## TASK DETAILS
Below is some data. Retype exactly the lines starting at the one with "X74460Y-312420D02*" and ending at the one with "X-25540Y1125220D01*".

[[ STORED DATA, beginning ]]

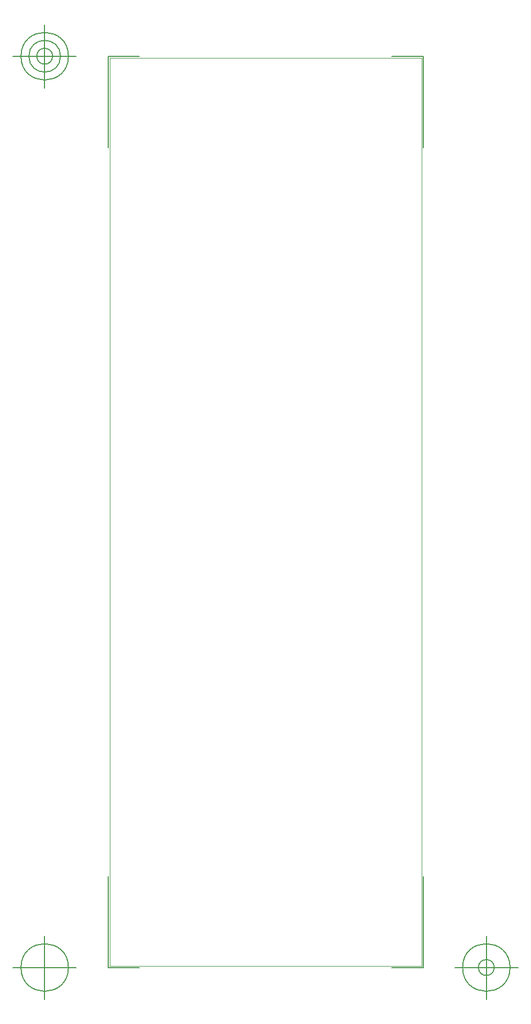
<source format=gbr>
G04 Generated by Ultiboard 14.1 *
%FSLAX34Y34*%
%MOMM*%

%ADD10C,0.0001*%
%ADD11C,0.0010*%
%ADD12C,0.1270*%


G04 ColorRGB 00FFFF for the following layer *
%LNBoard Outline*%
%LPD*%
G54D10*
G54D11*
X127000Y-309880D02*
X619760Y-309880D01*
X619760Y1122680D01*
X127000Y1122680D01*
X127000Y-309880D01*
G54D12*
X124460Y-312420D02*
X124460Y-168656D01*
X124460Y-312420D02*
X174244Y-312420D01*
X622300Y-312420D02*
X572516Y-312420D01*
X622300Y-312420D02*
X622300Y-168656D01*
X622300Y1125220D02*
X622300Y981456D01*
X622300Y1125220D02*
X572516Y1125220D01*
X124460Y1125220D02*
X174244Y1125220D01*
X124460Y1125220D02*
X124460Y981456D01*
X74460Y-312420D02*
X-25540Y-312420D01*
X24460Y-362420D02*
X24460Y-262420D01*
X-13040Y-312420D02*
G75*
D01*
G02X-13040Y-312420I37500J0*
G01*
X672300Y-312420D02*
X772300Y-312420D01*
X722300Y-362420D02*
X722300Y-262420D01*
X684800Y-312420D02*
G75*
D01*
G02X684800Y-312420I37500J0*
G01*
X709800Y-312420D02*
G75*
D01*
G02X709800Y-312420I12500J0*
G01*
X74460Y1125220D02*
X-25540Y1125220D01*
X24460Y1075220D02*
X24460Y1175220D01*
X-13040Y1125220D02*
G75*
D01*
G02X-13040Y1125220I37500J0*
G01*
X-540Y1125220D02*
G75*
D01*
G02X-540Y1125220I25000J0*
G01*
X11960Y1125220D02*
G75*
D01*
G02X11960Y1125220I12500J0*
G01*

M02*

</source>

[[ STORED DATA, end ]]

## WORKED SOLUTION
X74460Y-312420D02*
X-25540Y-312420D01*
X24460Y-362420D02*
X24460Y-262420D01*
X-13040Y-312420D02*
G75*
D01*
G02X-13040Y-312420I37500J0*
G01*
X672300Y-312420D02*
X772300Y-312420D01*
X722300Y-362420D02*
X722300Y-262420D01*
X684800Y-312420D02*
G75*
D01*
G02X684800Y-312420I37500J0*
G01*
X709800Y-312420D02*
G75*
D01*
G02X709800Y-312420I12500J0*
G01*
X74460Y1125220D02*
X-25540Y1125220D01*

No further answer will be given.